Set it all down exactly, every record and every line.
***** DATASET
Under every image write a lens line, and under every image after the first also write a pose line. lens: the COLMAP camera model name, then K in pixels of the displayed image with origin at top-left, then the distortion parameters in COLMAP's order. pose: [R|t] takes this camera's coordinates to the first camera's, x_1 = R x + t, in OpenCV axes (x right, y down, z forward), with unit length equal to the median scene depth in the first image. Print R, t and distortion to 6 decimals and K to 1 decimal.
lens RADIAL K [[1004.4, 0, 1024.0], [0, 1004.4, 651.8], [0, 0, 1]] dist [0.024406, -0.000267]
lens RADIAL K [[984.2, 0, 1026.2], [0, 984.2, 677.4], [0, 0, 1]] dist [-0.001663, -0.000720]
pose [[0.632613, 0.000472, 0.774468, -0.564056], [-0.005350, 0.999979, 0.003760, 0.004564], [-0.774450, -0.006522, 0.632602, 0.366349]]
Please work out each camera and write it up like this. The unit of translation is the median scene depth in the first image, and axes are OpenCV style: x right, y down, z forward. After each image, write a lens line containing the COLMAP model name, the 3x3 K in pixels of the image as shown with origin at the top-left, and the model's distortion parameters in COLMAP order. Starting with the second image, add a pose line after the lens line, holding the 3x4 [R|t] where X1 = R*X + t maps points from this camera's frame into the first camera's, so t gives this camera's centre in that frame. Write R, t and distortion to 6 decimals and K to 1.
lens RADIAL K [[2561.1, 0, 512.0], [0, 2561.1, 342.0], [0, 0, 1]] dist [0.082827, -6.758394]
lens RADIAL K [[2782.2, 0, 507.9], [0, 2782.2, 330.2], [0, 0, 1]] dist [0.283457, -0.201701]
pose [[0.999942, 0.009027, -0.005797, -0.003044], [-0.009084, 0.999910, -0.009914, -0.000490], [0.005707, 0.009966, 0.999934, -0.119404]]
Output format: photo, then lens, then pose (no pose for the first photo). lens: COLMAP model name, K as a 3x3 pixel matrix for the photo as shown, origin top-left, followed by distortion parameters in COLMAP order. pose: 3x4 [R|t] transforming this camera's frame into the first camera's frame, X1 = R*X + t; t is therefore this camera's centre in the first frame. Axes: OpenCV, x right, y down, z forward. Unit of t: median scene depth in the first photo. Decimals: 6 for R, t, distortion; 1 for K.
**********
## FINAL ANSWER
Under every image write a lens line, and under every image after the first also write a pose line. lens: the COLMAP camera model name, then K in pixels of the displayed image with origin at top-left, then the distortion parameters in COLMAP's order. pose: [R|t] takes this camera's coordinates to the first camera's, x_1 = R x + t, in OpenCV axes (x right, y down, z forward), with unit length equal to the median scene depth in the first image. Print R, t and distortion to 6 decimals and K to 1 decimal.
lens RADIAL K [[1004.4, 0, 1024.0], [0, 1004.4, 651.8], [0, 0, 1]] dist [0.024406, -0.000267]
lens RADIAL K [[984.2, 0, 1026.2], [0, 984.2, 677.4], [0, 0, 1]] dist [-0.001663, -0.000720]
pose [[0.632613, 0.000472, 0.774468, -0.564056], [-0.005350, 0.999979, 0.003760, 0.004564], [-0.774450, -0.006522, 0.632602, 0.366349]]
Please work out each camera and write it up like this. The unit of translation is the median scene depth in the first image, and axes are OpenCV style: x right, y down, z forward. After each image, write a lens line containing the COLMAP model name, the 3x3 K in pixels of the image as shown with origin at the top-left, and the model's distortion parameters in COLMAP order. Starting with the second image, add a pose line after the lens line, holding the 3x4 [R|t] where X1 = R*X + t maps points from this camera's frame into the first camera's, so t gives this camera's centre in that frame. Write R, t and distortion to 6 decimals and K to 1.
lens RADIAL K [[2561.1, 0, 512.0], [0, 2561.1, 342.0], [0, 0, 1]] dist [0.082827, -6.758394]
lens RADIAL K [[2782.2, 0, 507.9], [0, 2782.2, 330.2], [0, 0, 1]] dist [0.283457, -0.201701]
pose [[0.999942, 0.009027, -0.005797, -0.003044], [-0.009084, 0.999910, -0.009914, -0.000490], [0.005707, 0.009966, 0.999934, -0.119404]]
Output format: photo, then lens, then pose (no pose for the first photo). lens: COLMAP model name, K as a 3x3 pixel matrix for the photo as shown, origin top-left, followed by distortion parameters in COLMAP order. pose: 3x4 [R|t] transforming this camera's frame into the first camera's frame, X1 = R*X + t; t is therefore this camera's centre in the first frame. Axes: OpenCV, x right, y down, z forward. Unit of t: median scene depth in the first photo. Decimals: 6 for R, t, distortion; 1 for K.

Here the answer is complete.